Could this have some connection to global warming? Is it conceivable that the current eco-scares will be debunked in ten years, just as the eco-scares of 10 years ago are being debunked today (and those of 20 years ago were debunked 10 years ago, and so forth)?
No, don’t believe it. Sure, the eco-scaremongers have a long track record of drumming up fake scientific consensus that is later demonstrated to be false. Sure, they’ve done it with nuclear power, alar on apples, radon in basements, the spotted owl, the vanishing rain forests, plastic bags, and many others that I could find with just a few minutes of Googling. But surely this time the eco-fanatics are right, and we should immediately make ourselves miserable with the knowledge that doing so will somehow make the future better for someone else. Maybe. Or maybe not.
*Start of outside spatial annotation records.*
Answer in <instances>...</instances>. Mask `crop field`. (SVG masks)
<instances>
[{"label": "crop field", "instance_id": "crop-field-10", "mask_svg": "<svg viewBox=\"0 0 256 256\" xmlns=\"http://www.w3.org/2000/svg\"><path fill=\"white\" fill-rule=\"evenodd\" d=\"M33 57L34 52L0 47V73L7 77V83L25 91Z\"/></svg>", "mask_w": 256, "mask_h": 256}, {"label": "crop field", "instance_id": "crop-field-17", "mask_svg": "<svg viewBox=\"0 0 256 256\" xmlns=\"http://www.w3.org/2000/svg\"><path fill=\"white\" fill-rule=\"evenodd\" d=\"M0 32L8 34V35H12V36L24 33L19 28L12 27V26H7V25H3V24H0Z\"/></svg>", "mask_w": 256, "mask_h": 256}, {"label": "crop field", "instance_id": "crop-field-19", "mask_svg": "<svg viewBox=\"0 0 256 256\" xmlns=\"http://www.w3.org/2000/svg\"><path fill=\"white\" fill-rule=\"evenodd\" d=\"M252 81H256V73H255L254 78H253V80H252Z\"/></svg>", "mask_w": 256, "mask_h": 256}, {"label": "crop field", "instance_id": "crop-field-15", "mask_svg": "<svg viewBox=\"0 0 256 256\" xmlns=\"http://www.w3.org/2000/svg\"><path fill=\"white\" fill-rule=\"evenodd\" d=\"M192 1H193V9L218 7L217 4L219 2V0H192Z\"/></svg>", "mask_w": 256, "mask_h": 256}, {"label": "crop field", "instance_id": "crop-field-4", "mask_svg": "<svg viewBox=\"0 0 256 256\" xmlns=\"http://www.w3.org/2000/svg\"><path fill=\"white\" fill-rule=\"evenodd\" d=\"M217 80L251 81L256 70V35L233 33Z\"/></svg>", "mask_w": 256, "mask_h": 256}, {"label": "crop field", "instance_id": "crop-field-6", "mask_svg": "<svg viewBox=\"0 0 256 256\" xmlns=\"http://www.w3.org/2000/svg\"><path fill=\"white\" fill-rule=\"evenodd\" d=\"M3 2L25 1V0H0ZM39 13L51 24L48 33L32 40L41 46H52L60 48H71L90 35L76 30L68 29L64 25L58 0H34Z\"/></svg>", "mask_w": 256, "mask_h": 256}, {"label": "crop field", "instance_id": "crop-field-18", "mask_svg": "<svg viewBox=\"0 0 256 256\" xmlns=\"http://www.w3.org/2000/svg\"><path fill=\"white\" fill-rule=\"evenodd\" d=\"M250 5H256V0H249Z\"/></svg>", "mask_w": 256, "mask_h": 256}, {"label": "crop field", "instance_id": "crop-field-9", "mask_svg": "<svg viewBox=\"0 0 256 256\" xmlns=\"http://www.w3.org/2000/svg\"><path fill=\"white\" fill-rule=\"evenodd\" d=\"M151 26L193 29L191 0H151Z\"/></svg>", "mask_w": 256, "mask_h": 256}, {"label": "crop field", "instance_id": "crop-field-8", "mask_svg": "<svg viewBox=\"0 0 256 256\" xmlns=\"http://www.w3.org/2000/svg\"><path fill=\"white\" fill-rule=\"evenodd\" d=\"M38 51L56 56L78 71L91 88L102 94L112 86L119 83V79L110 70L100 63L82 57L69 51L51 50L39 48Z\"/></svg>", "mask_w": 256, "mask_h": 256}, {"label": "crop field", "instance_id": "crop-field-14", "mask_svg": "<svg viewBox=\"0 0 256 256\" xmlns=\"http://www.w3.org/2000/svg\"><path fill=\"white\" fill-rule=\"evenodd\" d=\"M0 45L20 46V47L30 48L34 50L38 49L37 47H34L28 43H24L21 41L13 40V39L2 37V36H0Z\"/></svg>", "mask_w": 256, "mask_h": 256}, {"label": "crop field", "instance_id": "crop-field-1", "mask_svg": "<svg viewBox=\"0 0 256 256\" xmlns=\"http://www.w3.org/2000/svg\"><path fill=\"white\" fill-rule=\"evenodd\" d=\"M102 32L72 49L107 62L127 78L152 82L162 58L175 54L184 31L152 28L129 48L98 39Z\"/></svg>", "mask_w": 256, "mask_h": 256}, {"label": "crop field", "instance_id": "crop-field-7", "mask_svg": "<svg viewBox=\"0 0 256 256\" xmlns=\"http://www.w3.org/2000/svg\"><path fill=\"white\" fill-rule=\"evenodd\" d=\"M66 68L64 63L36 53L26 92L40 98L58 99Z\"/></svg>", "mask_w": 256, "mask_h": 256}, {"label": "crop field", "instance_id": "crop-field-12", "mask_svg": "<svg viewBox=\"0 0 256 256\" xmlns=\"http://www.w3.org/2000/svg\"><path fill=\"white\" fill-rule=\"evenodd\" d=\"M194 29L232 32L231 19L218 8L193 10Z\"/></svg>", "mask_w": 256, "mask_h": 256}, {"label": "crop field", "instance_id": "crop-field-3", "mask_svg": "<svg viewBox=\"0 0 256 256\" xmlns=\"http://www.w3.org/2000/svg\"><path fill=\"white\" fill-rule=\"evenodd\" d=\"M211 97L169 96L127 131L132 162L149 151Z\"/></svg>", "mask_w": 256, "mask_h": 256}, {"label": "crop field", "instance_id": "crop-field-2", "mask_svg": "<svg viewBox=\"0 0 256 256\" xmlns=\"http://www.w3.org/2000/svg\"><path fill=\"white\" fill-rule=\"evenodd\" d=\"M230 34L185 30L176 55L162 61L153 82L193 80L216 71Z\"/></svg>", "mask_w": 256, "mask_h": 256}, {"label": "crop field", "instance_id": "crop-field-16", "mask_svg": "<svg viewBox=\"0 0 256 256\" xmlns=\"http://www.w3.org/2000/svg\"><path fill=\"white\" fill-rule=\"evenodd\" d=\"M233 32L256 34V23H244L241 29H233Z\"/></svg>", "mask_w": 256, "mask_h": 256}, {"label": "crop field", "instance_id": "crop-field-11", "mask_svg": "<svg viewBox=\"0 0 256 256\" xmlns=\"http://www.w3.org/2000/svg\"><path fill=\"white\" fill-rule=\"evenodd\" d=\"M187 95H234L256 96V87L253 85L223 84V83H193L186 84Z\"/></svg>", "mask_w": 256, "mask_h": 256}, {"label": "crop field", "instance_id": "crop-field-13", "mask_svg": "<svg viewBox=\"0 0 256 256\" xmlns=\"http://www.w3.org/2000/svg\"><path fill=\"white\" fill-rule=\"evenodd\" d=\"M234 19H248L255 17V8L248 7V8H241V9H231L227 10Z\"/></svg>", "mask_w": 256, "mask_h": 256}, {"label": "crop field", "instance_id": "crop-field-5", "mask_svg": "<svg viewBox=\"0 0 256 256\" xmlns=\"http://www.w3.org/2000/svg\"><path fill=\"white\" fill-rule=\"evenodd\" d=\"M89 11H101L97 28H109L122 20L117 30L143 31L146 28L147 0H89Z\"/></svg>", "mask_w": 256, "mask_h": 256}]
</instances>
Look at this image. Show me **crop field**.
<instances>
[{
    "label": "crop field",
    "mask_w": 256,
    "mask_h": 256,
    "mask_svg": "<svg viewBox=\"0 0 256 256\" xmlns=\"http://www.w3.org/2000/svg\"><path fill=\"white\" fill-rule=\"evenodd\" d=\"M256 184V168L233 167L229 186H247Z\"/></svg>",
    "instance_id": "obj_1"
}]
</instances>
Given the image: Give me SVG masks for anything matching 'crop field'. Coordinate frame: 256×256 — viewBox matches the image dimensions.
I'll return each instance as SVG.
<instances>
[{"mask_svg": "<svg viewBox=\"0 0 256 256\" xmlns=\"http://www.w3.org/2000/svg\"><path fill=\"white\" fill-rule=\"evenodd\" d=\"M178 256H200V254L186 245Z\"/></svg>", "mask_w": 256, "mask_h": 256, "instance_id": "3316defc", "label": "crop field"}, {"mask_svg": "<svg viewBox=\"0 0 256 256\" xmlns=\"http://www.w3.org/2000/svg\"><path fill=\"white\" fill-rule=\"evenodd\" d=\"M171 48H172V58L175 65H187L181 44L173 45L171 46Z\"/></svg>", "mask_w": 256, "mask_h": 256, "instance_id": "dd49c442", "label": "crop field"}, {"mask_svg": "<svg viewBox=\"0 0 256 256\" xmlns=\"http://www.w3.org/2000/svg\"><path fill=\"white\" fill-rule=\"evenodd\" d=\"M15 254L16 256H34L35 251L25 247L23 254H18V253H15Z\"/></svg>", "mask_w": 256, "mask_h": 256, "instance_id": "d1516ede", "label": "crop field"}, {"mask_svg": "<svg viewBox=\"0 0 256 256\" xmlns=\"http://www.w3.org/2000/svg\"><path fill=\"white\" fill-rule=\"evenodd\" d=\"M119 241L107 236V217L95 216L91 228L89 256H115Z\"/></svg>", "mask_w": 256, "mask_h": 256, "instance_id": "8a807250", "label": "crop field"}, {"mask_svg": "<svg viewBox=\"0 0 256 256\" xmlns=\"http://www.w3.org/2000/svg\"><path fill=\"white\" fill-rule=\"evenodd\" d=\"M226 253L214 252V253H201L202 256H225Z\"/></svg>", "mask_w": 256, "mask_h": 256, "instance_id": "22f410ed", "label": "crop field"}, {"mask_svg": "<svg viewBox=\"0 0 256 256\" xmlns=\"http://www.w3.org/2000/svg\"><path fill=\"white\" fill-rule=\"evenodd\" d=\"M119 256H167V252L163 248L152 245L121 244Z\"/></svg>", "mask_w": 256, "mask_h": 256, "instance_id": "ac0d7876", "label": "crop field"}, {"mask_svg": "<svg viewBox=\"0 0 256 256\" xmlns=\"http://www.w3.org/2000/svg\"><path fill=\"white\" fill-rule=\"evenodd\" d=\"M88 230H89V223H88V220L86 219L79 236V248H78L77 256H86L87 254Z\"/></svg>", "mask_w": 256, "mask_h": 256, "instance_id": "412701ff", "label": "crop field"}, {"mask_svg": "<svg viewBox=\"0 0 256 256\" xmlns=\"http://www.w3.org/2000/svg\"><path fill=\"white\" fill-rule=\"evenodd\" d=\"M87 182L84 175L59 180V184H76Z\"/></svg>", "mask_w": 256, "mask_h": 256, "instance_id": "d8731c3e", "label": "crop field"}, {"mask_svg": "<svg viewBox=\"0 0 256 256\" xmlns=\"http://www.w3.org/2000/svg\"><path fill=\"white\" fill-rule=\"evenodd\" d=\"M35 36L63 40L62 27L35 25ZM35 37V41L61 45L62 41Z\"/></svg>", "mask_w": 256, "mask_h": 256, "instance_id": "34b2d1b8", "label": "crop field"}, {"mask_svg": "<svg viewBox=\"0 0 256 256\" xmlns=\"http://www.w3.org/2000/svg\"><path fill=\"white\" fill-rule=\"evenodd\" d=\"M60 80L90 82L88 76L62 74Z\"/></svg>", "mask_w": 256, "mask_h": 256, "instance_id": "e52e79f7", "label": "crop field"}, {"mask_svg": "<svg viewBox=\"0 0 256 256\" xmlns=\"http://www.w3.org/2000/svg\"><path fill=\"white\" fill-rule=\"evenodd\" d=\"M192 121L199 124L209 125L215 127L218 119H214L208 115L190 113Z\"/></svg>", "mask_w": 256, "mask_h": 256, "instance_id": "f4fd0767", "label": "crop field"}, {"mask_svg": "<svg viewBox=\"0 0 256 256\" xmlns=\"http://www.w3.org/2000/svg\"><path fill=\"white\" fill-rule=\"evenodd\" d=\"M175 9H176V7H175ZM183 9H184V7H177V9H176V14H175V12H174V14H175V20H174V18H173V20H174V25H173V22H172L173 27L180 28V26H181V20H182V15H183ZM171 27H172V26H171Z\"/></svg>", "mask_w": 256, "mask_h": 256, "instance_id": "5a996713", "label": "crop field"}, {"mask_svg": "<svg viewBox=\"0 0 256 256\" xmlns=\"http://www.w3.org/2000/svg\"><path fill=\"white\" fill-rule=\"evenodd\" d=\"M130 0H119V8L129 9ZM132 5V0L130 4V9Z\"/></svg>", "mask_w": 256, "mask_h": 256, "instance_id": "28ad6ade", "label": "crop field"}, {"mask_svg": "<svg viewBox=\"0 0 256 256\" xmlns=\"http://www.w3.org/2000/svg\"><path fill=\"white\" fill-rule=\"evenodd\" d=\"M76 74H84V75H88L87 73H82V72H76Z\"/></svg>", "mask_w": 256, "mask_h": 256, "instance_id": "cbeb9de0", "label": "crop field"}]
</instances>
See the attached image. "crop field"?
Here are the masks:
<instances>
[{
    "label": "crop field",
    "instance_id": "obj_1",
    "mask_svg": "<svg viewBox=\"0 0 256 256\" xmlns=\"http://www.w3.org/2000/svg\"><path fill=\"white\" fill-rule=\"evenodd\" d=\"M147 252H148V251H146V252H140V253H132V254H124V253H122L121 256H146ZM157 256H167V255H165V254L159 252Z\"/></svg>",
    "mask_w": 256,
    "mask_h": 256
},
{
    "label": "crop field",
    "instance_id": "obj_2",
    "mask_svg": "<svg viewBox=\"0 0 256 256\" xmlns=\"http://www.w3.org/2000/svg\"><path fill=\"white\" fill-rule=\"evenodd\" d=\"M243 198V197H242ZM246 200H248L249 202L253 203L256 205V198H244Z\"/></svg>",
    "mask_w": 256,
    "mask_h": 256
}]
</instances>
(And isn’t it strange how selectively those people become concerned about future generations? I mean, these are the same people who love abortion and hate procreation. In fact, they hate humanity generally. And yet they always claim to be deeply concerned about future generations.)
I understand how youngsters can be fooled by these hoaxes. They just haven’t lived long enough to see the pattern. But I don’t understand the grown-ups. Even someone who pays minimal attention to the news ought to notice that yesterday’s panics quietly go away, while the new panics are reported with breathless excitement.
The internet may slow these hoaxes down, though. When I was a kid, the only information most people had was whatever the mainstream media fed them. Now the truth is out there, just a few clicks away. Continuing ignorance becomes steadily more difficult to justify.